Zur Einstufung als Verbraucher führt der Gerichtshof aus, dass der Verbrauchergerichtsstand grundsätzlich nur dann Anwendung findet, wenn der Zweck des zwischen den Parteien geschlossenen Vertrags nicht in der beruflichen oder gewerblichen Verwendung des Gegenstands oder der Dienstleistung besteht, auf die sich der Vertrag bezieht. Bei Diensten eines sozialen Online-Netzwerks, die auf eine langfristige Nutzung ausgelegt sind, ist die weitere Entwicklung der Nutzung der betreffenden Dienste zu berücksichtigen.

Somit könnte sich ein Kläger, der solche Dienste nutzt, nur dann auf die Verbrauchereigenschaft berufen, wenn die im Wesentlichen nicht berufliche Nutzung dieser Dienste, für die er ursprünglich einen Vertrag abgeschlossen hat, später keinen im Wesentlichen beruflichen Charakter erlangt hat.
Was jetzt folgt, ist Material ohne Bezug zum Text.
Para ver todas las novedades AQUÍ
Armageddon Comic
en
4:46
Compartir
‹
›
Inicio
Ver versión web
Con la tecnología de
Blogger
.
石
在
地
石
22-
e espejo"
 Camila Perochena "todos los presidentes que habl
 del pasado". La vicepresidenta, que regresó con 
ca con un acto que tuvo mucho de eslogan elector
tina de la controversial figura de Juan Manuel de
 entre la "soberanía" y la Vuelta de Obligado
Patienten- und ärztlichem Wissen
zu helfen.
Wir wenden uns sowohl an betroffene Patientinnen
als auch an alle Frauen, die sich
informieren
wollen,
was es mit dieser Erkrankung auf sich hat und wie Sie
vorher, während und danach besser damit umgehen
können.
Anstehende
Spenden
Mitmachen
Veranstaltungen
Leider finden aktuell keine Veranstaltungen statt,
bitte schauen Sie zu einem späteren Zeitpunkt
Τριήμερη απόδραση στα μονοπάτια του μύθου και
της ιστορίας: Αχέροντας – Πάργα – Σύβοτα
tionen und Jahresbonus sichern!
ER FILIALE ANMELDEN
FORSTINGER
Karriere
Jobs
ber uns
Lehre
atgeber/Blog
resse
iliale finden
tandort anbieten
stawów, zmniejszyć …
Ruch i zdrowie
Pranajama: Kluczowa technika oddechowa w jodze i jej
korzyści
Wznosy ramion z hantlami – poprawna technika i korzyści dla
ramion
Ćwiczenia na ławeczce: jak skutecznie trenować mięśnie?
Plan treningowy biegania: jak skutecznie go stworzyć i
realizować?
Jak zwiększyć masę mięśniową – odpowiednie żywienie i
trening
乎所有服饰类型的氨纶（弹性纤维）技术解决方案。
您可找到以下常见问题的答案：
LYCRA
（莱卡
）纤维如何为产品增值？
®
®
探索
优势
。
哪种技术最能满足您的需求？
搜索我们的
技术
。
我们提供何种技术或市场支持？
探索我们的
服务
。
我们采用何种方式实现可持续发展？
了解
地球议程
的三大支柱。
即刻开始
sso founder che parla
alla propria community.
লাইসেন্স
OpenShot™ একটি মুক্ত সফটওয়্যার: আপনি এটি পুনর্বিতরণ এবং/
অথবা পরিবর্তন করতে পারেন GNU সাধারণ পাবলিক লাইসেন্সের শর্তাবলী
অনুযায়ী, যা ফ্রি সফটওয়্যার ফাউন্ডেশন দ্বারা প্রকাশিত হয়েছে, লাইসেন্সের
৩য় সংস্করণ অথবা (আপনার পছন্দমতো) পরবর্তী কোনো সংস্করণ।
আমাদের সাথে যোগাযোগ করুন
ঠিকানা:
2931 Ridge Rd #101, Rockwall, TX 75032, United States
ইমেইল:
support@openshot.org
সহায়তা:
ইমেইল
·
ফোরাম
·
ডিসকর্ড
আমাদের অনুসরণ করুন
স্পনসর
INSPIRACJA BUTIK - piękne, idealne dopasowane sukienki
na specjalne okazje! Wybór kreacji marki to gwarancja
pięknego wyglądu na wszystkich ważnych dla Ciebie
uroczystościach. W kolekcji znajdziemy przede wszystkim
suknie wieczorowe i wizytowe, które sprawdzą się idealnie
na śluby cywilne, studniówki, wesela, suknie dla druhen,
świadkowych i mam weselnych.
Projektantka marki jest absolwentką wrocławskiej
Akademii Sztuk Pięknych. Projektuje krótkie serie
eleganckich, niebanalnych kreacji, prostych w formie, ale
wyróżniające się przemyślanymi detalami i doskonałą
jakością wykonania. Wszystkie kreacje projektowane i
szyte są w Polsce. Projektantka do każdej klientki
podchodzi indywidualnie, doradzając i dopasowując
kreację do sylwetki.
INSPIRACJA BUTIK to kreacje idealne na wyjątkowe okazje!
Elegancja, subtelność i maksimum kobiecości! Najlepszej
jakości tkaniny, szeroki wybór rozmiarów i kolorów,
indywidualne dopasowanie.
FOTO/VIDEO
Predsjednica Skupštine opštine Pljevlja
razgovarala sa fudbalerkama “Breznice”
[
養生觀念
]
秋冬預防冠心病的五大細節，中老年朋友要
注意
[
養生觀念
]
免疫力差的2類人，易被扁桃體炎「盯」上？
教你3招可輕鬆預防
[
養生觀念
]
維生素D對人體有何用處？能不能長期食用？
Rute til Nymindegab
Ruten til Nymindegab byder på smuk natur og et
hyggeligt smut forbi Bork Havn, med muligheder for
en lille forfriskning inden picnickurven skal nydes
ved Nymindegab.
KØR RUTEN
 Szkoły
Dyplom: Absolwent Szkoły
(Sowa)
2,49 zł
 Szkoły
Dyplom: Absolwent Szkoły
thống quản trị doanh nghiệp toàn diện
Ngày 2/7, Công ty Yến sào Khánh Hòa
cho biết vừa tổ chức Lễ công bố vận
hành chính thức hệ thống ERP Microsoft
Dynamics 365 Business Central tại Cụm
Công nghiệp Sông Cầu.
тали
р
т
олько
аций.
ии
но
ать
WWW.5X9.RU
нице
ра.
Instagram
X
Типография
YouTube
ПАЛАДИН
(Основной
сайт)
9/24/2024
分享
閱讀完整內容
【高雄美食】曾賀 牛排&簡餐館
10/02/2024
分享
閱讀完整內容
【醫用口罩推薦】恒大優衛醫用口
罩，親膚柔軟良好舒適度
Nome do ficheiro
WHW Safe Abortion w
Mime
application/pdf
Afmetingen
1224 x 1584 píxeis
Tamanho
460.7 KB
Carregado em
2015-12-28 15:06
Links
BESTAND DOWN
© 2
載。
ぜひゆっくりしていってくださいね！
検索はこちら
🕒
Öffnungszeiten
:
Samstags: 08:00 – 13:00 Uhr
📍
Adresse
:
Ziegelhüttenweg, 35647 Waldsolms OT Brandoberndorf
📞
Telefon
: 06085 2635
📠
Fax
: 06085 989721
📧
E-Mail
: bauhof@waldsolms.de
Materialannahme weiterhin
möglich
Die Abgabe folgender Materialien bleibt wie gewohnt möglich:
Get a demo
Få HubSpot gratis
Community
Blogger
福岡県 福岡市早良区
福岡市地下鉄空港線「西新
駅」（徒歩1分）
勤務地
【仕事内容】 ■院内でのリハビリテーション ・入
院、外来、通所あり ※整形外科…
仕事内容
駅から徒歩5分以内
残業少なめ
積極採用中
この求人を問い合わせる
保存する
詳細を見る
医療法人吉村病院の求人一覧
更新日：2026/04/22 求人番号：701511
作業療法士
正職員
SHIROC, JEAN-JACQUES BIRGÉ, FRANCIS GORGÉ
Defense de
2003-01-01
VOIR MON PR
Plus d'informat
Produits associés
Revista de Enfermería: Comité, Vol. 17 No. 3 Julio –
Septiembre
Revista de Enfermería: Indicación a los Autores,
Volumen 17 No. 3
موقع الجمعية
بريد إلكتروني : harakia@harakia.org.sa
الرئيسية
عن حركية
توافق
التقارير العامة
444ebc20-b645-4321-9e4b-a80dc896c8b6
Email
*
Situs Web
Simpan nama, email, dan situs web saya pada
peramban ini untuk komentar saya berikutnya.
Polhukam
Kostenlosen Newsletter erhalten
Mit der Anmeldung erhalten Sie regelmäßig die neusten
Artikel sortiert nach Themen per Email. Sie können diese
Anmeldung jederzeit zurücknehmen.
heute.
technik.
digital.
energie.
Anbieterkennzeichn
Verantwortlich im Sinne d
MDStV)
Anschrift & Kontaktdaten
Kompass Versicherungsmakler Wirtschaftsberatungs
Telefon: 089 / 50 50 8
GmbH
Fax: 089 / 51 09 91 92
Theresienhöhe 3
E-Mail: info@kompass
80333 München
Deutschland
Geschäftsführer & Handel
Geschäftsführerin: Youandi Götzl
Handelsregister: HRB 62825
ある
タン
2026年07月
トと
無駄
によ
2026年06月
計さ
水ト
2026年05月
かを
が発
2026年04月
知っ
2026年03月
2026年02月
Da der Verbraucherbegriff aber in Abgrenzung zum Unternehmerbegriff definiert wird und von den Kenntnissen und Informationen, über die die betreffende Person tatsächlich verfügt, unabhängig ist,  nehmen  ihr  weder  die  Expertise,  die  diese  Person  im  Bereich  der  betreffenden  Dienste erwerben kann, noch ihr Engagement bei der Vertretung der Rechte und Interessen der Nutzer solcher Dienste die Verbrauchereigenschaft. Eine Auslegung des Verbraucherbegriffs, die solche Tätigkeiten  ausschließt,  würde  nämlich  darauf  hinauslaufen,  eine  effektive  Verteidigung  der Rechte, die den Verbrauchern gegenüber ihren gewerblichen Vertragspartnern zustehen, einschließlich der Rechte auf Schutz ihrer personenbezogenen Daten zu verhindern.

Hinsichtlich der abgetretenen Ansprüche weist der Gerichtshof darauf hin, dass der Verbrauchergerichtsstand zum Schutz des Verbrauchers als Partei des betreffenden Vertrags geschaffen wurde. Daher ist der Verbraucher nur geschützt, soweit er persönlich Kläger oder Beklagter in einem Verfahren ist. Folglich kann der Verbrauchergerichtsstand einem Kläger, der selbst nicht an dem betreffenden Verbrauchervertrag beteiligt ist, nicht zugutekommen. Dies gilt auch für einen Verbraucher, dem Ansprüche anderer Verbraucher abgetreten wurden.